Required action 1 –
Please arrange the lines in the rows as a numbered list, from the line with "## Healthcare Malware" up to and including the last line of the rows, leaving out blank lines.

My younger two children are boys and are, as boys are wont to be, intrigued by all things scatological. As Circle of Moms member Teresa puts it, "Fart is a daily word in [our] house . . . and a daily action as well."

Let's just say, if it looks like poo, smells like poo, makes a farting sound, or makes a sound that could possibly be interpreted as gas-related, my boys think it's hilarious. They talk about farting, they practice doing it on command, and they want everyone in on the action.

I used to try to stop it, but then I realized that sometimes boys really will be boys and just gave up. As I said, it's been relieving, and in some small way, I think it's brought me closer to my boys.

Just Letting Go

In responding to a post in which one Circle of Moms member complained about the joy her partner takes in teaching their 4-year-old "toilet humor," mom Sapphire says that her son and husband share that same sense of toilet humor as well.

Although I realize the original poster was looking for advice as to how to curb the enthusiasm in their house, I was struck by Sapphire's choice of words. This was something her son and husband share, something they had in common, something they were able to bond over. I wanted that, too.

There's really nothing fun about being the parent who's constantly trying to keep order or to be the monitor of all behaviors gas-related. Plus, I was missing out on the opportunity to share something funny with my sons.

Mom Amy K. says, "The words fart and poop somehow bring tons of giggles to kids under a certain age," but the truth is they bring giggles to people of all ages. It's a funny sound, the words people use to express it are funny (toot? fluff? bum bubbles?), and the expressions on other people's faces when they decide how to react are funny.

Joining In on the Gassy Giggles

I decided to get in on the gassy giggles. The first time one of my boys let one rip and I didn't say the obligatory, "Say excuse me," they must have thought it was an aberration. So they tried harder. The next time I even chuckled a little bit, which, strangely enough, actually elicited the words "excuse me."

After a while the boys realized all I wanted was for them to remember their manners in public and at the dinner table and they started letting me in on it. I was warned that a "good one" was coming or that I should probably leave the room in a few moments if I didn't want to be gas-bombed.

It's been kind of fun to let loose a little. I'm a little calmer and maybe even a little cooler in my boys' eyes. The other day I even . . . let go in front my boys. I was rewarded with a "That was a GOOD one, Mom." Yep, letting go of farts has been well worth it.

Required action 2 –
In the essay on boys and toilet humor, what were the author's boys saying when she let go in front of them?

Data extract –
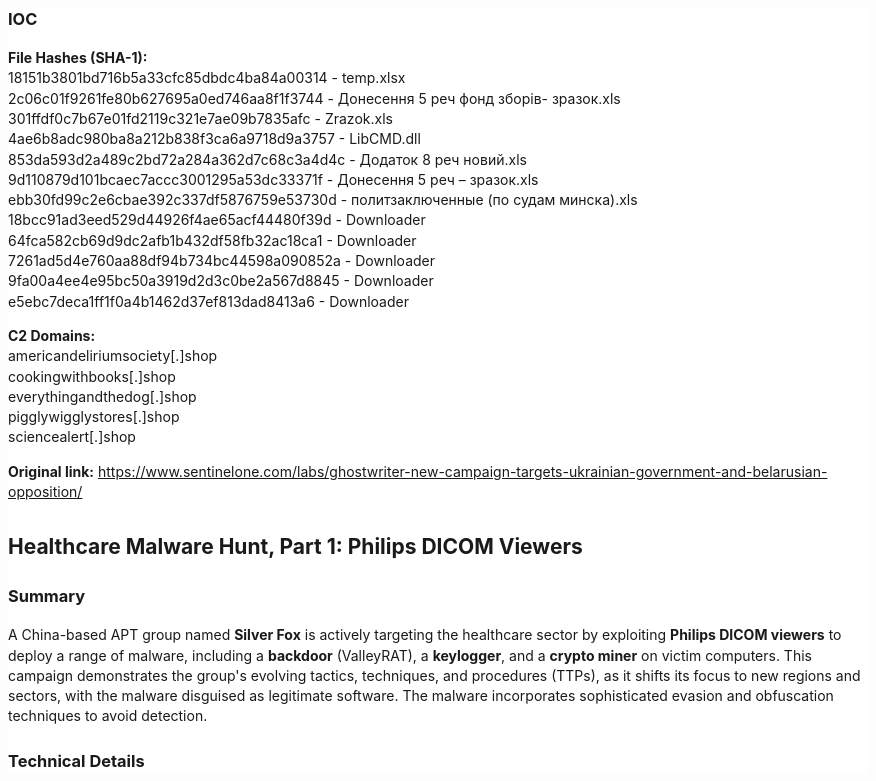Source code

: ### IOC
**File Hashes (SHA-1):**\
18151b3801bd716b5a33cfc85dbdc4ba84a00314 - temp.xlsx\
2c06c01f9261fe80b627695a0ed746aa8f1f3744 - Донесення 5 реч фонд зборів- зразок.xls\
301ffdf0c7b67e01fd2119c321e7ae09b7835afc - Zrazok.xls\
4ae6b8adc980ba8a212b838f3ca6a9718d9a3757 - LibCMD.dll\
853da593d2a489c2bd72a284a362d7c68c3a4d4c - Додаток 8 реч новий.xls\
9d110879d101bcaec7accc3001295a53dc33371f - Донесення 5 реч – зразок.xls\
ebb30fd99c2e6cbae392c337df5876759e53730d - политзаключенные (по судам минска).xls\
18bcc91ad3eed529d44926f4ae65acf44480f39d - Downloader\
64fca582cb69d9dc2afb1b432df58fb32ac18ca1 - Downloader\
7261ad5d4e760aa88df94b734bc44598a090852a - Downloader\
9fa00a4ee4e95bc50a3919d2d3c0be2a567d8845 - Downloader\
e5ebc7deca1ff1f0a4b1462d37ef813dad8413a6 - Downloader

**C2 Domains:**\
americandeliriumsociety[.]shop\
cookingwithbooks[.]shop\
everythingandthedog[.]shop\
pigglywigglystores[.]shop\
sciencealert[.]shop

**Original link:** https://www.sentinelone.com/labs/ghostwriter-new-campaign-targets-ukrainian-government-and-belarusian-opposition/

## Healthcare Malware Hunt, Part 1: Philips DICOM Viewers
### Summary
A China-based APT group named **Silver Fox** is actively targeting the healthcare sector by exploiting **Philips DICOM viewers** to deploy a range of malware, including a **backdoor** (ValleyRAT), a **keylogger**, and a **crypto miner** on victim computers. This campaign demonstrates the group's evolving tactics, techniques, and procedures (TTPs), as it shifts its focus to new regions and sectors, with the malware disguised as legitimate software. The malware incorporates sophisticated evasion and obfuscation techniques to avoid detection.

### Technical Details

Exercise solution 1 –
1. ## Healthcare Malware Hunt, Part 1: Philips DICOM Viewers
2. ### Summary
3. A China-based APT group named **Silver Fox** is actively targeting the healthcare sector by exploiting **Philips DICOM viewers** to deploy a range of malware, including a **backdoor** (ValleyRAT), a **keylogger**, and a **crypto miner** on victim computers. This campaign demonstrates the group's evolving tactics, techniques, and procedures (TTPs), as it shifts its focus to new regions and sectors, with the malware disguised as legitimate software. The malware incorporates sophisticated evasion and obfuscation techniques to avoid detection.
4. ### Technical Details

Exercise solution 2 –
"That was a GOOD one, Mom."